**EXCERPTED TEXT**.
=== Section Start ===

The Hunt: Me and the War Criminals
- Author: Carla Del Ponte
- Language: Italian
- Published: April 2008
- Publication place: Italy

= The Hunt: Me and the War Criminals =

2008 book by Carla Del Ponte

The Hunt: Me and the War Criminals (La caccia: Io e i criminali di guerra) is a book written by Carla Del Ponte, published in April 2008. According to Del Ponte she received information saying about 300 Serbs were kidnapped and transferred to Albania in 1999 where their organs were extracted.

The book caused a considerable controversy with Kosovan and Albanian officials denying these allegations and Russian and Serbian officials demanding more investigation. The ICTY stated no substantial evidence supporting the allegations was brought to the court.

On 12 December 2010, the Council of Europe released a provisional report confirming Ms Del Ponte's allegations, and naming both Shaip Muja, current political adviser to the Kosovar Prime Minister, and Prime Minister Hashim Thaqi himself, in this context.

==Content==
The book is a memoir that details Del Ponte's eight years (1999-2007) as Chief Prosecutor at the International Criminal Tribunal for the former Yugoslavia. It was co-written with Chuck Sudetic, an American journalist of Croatian descent who covered the Yugoslav wars for the New York Times from 1990 to 1995.

According to the Del Ponte's book, the prosecutor's office received information from UNMIK officials who had in turn received it from "a team of trustworthy journalists" that some 300 kidnapped Serbians were taken with trucks from Kosovo to several camps in Kukës and Tropojë in Albania during the summer of 1999, shortly after the arrival of NATO troops in Kosovo. Captives were taken to locations including a shack behind a yellow house south in Burrel where doctors removed their organs. The organs were then smuggled out of country and sold abroad. The smuggling was carried out with the knowledge and involvement of some elements of the Kosovo Liberation Army (KLA) who also profited from it. The allegations are covered in a chapter in the book called "Kosovo 1999-2007".

==Reactions==
=== Organisations ===
The International Criminal Tribunal for the former Yugoslavia had said of Del Ponte's allegations: "The Tribunal is aware of very serious allegations of human organ trafficking raised by the former Prosecutor, Carla Del Ponte, in a book recently published in Italian under her name. No evidence in support of such allegations was ever brought before the Tribunal's judges."

A spokeswoman for the UN War Crimes Tribunal says that during a preliminary investigation in cooperation with Albania and UNMIK "no reliable evidence had been obtained to substantiate the allegations."

=== Section End ===

**WORK ITEM**.
Reproduce, word for word, the stretch of the text on Carla Del Ponte's book from "The book caused" through "1990 to 1995.".

**DATA**.
=== Section Start ===

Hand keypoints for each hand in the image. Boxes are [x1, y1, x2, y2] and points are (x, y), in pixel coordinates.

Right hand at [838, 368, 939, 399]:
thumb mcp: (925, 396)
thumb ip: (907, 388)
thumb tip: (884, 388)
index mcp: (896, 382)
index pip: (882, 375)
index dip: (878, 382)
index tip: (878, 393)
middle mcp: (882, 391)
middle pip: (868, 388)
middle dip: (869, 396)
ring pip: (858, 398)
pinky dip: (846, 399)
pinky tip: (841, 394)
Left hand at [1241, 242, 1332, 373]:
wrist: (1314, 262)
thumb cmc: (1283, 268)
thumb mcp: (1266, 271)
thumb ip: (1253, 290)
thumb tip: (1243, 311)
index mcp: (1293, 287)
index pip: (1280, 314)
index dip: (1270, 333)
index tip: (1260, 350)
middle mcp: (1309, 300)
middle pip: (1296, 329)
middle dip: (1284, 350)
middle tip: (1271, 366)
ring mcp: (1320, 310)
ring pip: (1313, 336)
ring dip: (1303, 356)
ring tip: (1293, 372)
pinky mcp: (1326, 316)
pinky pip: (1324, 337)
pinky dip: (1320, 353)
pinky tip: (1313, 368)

=== Section End ===
=== Section Start ===

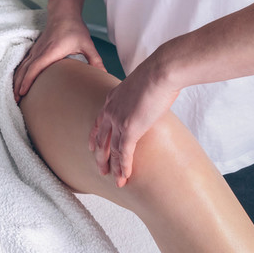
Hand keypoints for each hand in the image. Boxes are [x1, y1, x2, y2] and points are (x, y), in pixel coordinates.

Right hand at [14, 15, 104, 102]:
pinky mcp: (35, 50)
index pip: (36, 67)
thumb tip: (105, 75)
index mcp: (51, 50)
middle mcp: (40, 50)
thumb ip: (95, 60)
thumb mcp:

=== Section End ===
=== Section Start ===

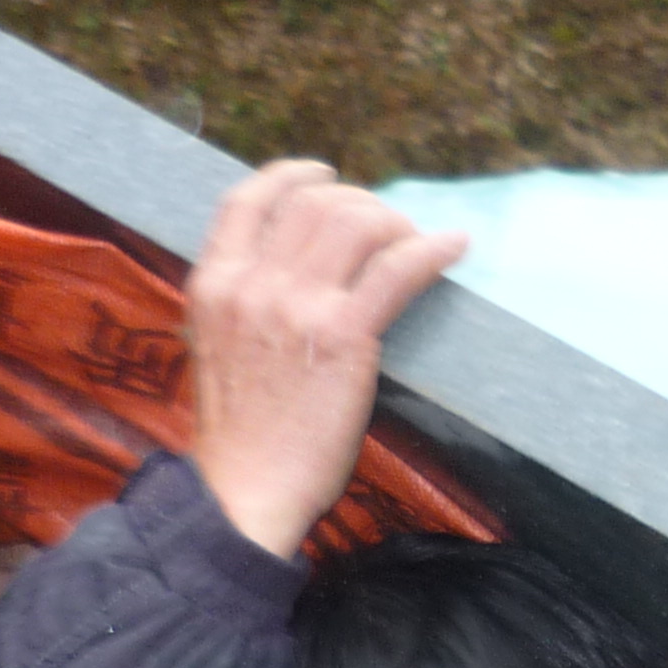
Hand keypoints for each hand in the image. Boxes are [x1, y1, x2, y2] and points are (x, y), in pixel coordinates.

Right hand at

=== Section End ===

**SOLUTION TO THE PROBLEM**.
The book caused a considerable controversy with Kosovan and Albanian officials denying these allegations and Russian and Serbian officials demanding more investigation. The ICTY stated no substantial evidence supporting the allegations was brought to the court.

On 12 December 2010, the Council of Europe released a provisional report confirming Ms Del Ponte's allegations, and naming both Shaip Muja, current political adviser to the Kosovar Prime Minister, and Prime Minister Hashim Thaqi himself, in this context.

==Content==
The book is a memoir that details Del Ponte's eight years (1999-2007) as Chief Prosecutor at the International Criminal Tribunal for the former Yugoslavia. It was co-written with Chuck Sudetic, an American journalist of Croatian descent who covered the Yugoslav wars for the New York Times from 1990 to 1995.